31.
Je tourne en rond, ce n’est pas une nouveauté. Pas moyen de s’extraire de cette mélasse. Je suppose que c’est naturel. C’est le contraire qui eut été étonnant.
Je sais que mon humeur peut changer du tout au tout. Mais à l’instant présent, ma décision me paraît totalement justifiée.
En réalité, plus les jours passent, et plus la solution de la séparation et du divorce me paraît évidente.
J’ai de nombreuses rechutes. Mais je ne peux pas aujourd’hui imaginer un retour en arrière.
J’ai eu la faiblesse de relire des fragments de mails que je lui avais récemment adressés. Des messages aussi. Et de me remémorer certaines de ses paroles.
« Je ne te trompe pas ». « Je tiens toujours à toi ». « Je te jure que je ne te trompe pas ».
Une semaine peut être avant le jour fatal, j’avais lancé un ultimatum. J’ignorais qu’elle me trompait. J’avais des doutes, des inquiétudes, mais cela me paraissait inimaginable (j’ai déjà du le dire cent fois). « Soit les choses redeviennent normales, soit c’est fini. Immédiatement ».
Pendant quelques jours, elle a paru un tout petit peu plus proche. « Je tiens à toi m’a-t-elle répété, je veux que nous continuions ensemble ».
Le lendemain, elle partait pour la journée. Retrouvait son amant et couchait avec lui.

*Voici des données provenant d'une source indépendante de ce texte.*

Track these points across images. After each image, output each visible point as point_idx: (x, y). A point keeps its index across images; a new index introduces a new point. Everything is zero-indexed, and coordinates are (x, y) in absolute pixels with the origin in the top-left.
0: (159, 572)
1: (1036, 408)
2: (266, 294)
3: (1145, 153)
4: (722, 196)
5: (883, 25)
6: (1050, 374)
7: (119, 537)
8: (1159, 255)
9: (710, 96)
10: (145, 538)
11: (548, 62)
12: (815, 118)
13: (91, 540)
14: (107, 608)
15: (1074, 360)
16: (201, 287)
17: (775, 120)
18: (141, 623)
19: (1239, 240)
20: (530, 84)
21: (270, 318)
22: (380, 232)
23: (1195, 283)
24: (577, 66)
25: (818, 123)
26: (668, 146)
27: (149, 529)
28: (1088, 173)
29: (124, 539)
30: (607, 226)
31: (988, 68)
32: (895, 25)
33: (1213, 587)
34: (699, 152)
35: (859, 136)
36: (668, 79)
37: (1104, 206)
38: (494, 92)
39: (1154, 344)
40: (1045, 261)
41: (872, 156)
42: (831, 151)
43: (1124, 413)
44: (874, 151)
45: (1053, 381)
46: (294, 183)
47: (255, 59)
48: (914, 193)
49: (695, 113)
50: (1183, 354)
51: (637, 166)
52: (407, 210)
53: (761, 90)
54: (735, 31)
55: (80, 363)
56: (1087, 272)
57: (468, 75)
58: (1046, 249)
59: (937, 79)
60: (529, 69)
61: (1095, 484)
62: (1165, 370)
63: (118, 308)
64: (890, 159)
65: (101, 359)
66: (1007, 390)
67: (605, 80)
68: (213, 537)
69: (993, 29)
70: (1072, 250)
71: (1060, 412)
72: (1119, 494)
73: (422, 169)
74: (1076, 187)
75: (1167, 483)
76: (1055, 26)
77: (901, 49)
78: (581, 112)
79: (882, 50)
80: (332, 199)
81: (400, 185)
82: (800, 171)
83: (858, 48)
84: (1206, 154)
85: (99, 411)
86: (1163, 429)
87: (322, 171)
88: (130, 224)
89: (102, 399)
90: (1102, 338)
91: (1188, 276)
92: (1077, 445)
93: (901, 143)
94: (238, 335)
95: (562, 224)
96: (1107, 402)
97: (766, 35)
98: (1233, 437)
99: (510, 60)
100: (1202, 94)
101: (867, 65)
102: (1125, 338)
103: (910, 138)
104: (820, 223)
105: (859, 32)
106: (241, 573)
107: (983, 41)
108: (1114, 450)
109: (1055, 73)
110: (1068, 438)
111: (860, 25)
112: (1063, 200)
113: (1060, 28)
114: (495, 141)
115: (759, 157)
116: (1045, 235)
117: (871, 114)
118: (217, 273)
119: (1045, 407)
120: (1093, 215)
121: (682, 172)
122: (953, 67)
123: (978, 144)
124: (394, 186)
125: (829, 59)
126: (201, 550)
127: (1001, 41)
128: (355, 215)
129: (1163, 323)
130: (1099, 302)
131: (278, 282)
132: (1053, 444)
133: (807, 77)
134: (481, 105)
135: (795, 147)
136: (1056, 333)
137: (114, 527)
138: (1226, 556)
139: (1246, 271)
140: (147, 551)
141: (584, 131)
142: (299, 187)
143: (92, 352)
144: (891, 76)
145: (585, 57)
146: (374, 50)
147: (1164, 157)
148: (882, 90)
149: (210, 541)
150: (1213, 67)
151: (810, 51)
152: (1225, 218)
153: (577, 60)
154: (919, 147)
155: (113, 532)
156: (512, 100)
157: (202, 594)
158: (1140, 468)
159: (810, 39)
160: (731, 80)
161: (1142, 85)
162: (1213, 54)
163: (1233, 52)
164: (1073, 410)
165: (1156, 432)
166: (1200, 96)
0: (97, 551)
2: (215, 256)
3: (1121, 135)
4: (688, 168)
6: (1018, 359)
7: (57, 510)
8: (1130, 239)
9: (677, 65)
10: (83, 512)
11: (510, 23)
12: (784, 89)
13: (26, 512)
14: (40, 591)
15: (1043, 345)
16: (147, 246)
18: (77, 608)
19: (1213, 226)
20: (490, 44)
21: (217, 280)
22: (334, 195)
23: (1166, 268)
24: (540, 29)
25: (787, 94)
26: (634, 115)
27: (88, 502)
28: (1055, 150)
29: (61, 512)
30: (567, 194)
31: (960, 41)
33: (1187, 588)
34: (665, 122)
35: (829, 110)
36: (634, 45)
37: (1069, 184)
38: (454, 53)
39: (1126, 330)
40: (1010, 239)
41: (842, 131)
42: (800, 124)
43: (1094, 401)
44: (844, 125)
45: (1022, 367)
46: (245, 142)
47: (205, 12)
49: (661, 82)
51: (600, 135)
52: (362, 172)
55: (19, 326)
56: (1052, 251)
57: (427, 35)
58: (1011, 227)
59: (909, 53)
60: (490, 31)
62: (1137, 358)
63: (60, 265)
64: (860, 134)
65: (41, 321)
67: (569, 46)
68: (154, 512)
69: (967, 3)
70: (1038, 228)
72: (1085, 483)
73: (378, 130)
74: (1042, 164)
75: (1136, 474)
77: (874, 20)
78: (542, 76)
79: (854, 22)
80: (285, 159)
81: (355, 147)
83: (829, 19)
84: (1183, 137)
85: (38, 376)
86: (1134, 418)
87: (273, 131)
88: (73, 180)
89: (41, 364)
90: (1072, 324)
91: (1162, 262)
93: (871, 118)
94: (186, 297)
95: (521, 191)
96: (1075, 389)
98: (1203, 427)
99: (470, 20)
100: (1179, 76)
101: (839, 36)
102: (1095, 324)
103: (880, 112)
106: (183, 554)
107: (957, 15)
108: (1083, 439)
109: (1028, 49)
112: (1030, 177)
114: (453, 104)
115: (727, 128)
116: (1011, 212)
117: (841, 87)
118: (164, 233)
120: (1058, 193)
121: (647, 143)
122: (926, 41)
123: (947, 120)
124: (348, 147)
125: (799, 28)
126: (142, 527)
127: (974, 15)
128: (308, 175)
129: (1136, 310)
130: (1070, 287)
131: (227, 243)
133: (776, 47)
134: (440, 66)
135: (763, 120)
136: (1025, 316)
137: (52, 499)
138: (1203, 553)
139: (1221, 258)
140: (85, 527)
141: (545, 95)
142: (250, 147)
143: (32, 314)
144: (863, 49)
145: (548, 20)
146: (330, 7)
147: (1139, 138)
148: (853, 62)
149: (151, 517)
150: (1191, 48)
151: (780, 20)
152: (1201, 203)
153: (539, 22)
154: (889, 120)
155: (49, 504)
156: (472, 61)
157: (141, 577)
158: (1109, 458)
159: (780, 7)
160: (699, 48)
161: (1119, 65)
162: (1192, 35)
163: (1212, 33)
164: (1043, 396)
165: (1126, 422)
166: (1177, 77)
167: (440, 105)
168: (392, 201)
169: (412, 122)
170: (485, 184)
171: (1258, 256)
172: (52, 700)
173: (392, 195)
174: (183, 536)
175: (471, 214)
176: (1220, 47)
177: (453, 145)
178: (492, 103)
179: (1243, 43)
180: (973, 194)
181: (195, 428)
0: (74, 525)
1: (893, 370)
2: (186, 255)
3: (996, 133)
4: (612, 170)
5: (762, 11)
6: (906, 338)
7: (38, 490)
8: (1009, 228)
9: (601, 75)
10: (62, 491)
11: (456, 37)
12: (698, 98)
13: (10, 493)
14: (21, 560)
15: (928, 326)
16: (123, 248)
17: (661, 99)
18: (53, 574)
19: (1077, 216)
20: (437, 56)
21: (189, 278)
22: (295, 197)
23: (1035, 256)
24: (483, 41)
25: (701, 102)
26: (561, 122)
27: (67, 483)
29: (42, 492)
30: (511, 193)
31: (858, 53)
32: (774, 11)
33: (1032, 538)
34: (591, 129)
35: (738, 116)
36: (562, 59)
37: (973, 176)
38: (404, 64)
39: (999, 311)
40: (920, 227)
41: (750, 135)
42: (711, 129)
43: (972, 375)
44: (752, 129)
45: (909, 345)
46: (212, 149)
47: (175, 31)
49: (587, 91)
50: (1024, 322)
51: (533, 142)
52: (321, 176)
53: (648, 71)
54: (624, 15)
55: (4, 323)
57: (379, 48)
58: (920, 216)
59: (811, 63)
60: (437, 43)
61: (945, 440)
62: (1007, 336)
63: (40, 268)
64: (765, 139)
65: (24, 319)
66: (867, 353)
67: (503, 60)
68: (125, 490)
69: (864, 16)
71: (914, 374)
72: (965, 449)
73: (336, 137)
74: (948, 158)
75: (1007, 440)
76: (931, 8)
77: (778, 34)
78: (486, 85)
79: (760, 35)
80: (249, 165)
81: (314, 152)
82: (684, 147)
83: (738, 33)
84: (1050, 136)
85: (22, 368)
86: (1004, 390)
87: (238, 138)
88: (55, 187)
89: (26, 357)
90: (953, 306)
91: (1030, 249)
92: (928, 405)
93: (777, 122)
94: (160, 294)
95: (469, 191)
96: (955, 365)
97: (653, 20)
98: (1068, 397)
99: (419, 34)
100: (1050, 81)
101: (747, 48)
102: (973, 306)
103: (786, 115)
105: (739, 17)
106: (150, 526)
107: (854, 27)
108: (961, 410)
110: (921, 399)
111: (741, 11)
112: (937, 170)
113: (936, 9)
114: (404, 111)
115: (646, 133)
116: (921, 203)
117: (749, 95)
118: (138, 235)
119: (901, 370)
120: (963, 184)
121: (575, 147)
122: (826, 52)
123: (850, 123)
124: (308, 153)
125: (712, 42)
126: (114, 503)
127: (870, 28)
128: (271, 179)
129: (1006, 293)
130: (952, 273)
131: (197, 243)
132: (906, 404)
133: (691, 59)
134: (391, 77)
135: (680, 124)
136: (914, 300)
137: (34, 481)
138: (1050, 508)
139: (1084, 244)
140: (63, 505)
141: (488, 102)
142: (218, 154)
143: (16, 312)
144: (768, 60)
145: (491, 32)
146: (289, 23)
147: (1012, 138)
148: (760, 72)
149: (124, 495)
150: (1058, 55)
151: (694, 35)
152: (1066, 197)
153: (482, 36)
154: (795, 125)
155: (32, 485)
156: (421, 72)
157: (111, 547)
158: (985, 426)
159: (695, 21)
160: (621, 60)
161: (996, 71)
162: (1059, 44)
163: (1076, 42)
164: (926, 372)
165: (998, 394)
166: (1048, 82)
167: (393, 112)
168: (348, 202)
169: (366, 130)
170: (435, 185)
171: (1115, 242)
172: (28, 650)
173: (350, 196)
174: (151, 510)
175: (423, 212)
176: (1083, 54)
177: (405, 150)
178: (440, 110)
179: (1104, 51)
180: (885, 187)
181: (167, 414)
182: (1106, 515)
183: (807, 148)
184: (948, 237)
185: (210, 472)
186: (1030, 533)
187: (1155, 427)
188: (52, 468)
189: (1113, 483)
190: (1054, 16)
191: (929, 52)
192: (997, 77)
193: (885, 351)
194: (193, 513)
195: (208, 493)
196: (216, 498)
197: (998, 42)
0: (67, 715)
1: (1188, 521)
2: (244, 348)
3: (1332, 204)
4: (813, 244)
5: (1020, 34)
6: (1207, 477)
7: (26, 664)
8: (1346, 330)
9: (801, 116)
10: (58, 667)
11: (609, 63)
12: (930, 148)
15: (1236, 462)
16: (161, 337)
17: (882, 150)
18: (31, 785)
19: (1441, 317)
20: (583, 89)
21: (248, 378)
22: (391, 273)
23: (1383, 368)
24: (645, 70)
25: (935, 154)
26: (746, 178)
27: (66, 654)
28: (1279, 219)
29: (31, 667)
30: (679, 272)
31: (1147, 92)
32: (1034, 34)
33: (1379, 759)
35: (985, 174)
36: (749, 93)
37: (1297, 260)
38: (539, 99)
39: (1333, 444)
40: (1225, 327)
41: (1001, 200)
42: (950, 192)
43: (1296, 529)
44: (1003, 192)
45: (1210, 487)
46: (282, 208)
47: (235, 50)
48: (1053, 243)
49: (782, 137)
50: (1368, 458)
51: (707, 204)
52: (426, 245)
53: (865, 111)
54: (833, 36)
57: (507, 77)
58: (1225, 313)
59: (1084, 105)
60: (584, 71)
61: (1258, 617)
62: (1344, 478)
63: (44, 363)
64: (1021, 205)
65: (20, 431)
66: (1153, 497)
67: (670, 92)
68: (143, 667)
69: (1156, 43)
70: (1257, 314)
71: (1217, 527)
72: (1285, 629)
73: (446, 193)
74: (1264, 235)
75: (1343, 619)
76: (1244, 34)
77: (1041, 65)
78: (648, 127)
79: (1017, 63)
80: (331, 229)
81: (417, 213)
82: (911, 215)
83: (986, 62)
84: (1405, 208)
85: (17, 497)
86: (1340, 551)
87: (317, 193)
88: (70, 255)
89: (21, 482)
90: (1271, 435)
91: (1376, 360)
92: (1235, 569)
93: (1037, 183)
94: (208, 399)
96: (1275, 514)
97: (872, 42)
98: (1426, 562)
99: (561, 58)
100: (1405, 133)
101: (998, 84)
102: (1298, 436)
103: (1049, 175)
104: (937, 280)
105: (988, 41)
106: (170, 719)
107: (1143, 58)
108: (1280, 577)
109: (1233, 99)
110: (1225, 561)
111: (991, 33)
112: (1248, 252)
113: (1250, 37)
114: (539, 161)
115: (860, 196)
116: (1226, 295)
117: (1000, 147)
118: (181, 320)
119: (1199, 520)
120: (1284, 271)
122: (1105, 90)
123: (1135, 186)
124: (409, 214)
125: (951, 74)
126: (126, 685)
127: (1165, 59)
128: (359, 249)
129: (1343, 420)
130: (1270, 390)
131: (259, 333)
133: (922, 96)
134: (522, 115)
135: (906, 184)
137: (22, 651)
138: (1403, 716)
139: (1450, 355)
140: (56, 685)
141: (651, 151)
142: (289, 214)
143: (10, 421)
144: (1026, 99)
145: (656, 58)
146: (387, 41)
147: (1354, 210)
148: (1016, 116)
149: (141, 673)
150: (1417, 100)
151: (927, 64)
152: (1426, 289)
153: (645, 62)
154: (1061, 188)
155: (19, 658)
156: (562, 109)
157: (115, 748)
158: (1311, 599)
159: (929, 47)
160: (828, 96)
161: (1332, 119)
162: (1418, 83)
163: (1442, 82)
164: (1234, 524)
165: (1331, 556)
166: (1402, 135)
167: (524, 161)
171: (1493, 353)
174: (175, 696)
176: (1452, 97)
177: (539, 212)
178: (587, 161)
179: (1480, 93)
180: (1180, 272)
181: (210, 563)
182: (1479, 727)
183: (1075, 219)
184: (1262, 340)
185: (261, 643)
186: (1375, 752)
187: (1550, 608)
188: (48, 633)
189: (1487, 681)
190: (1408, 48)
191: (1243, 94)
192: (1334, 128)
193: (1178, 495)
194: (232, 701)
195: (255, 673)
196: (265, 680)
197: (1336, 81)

Après m’avoir embrassé furtivement le matin même. M’avoir ébouriffé les cheveux et suivi notre rituel d’au revoir.
Penser à cela m’étouffe.
J’ai réuni de nombreux indices, des fragments.
Pendant des mois, je sais maintenant qu’elle allait le rejoindre. Ils se côtoient quotidiennement de toute façon.
Ce ne fut pas un instant d’égarement, une tentation irrépressible d’un soir.
Ce fut répété, organisé, permanent, continu.
Manipulation, double jeu et mensonges.
Six mois après notre mariage.
Pendant ce temps, je lui offrais des cadeaux, petits ou grands. Pour la surprendre. « Tu es un amour » m’a-t-elle dit. Certainement moins que l’homme qu’elle retrouvait.
Le soir fatal, quand l’aveu fut fait, je lui ai demandé avec une colère et une haine innommables. « Combien de fois m’as-tu trompé ». Réponse qui poignarde profondément. « Mais je n’en sais rien, moi ».
Elle n’était pas perdue. Tout a été fait avec conscience et connaissance de cause.
Elle a au moins eu la cohérence de refuser de me toucher, de m’embrasser, pendant quatre mois.
Il suffit que je ressente une faiblesse, un remord, la moindre envie de pardon pour que je me force à penser à ça. J’écris cela ici pour me relire. Pour garder trace.
Il suffit que je me force à la suivre en pensée. Prendre les transports, un plan imprimé et bien caché dans son sac. Rejoindre son amant sur le quai de la gare. Puis aller chez lui. Et ce qui s’en suit.
Il suffit que j’y pense. A qu’elle le touche. A qu’il la touche.
Il me suffit de ça pour rendre un peu plus irrévocable à chaque fois ma décision.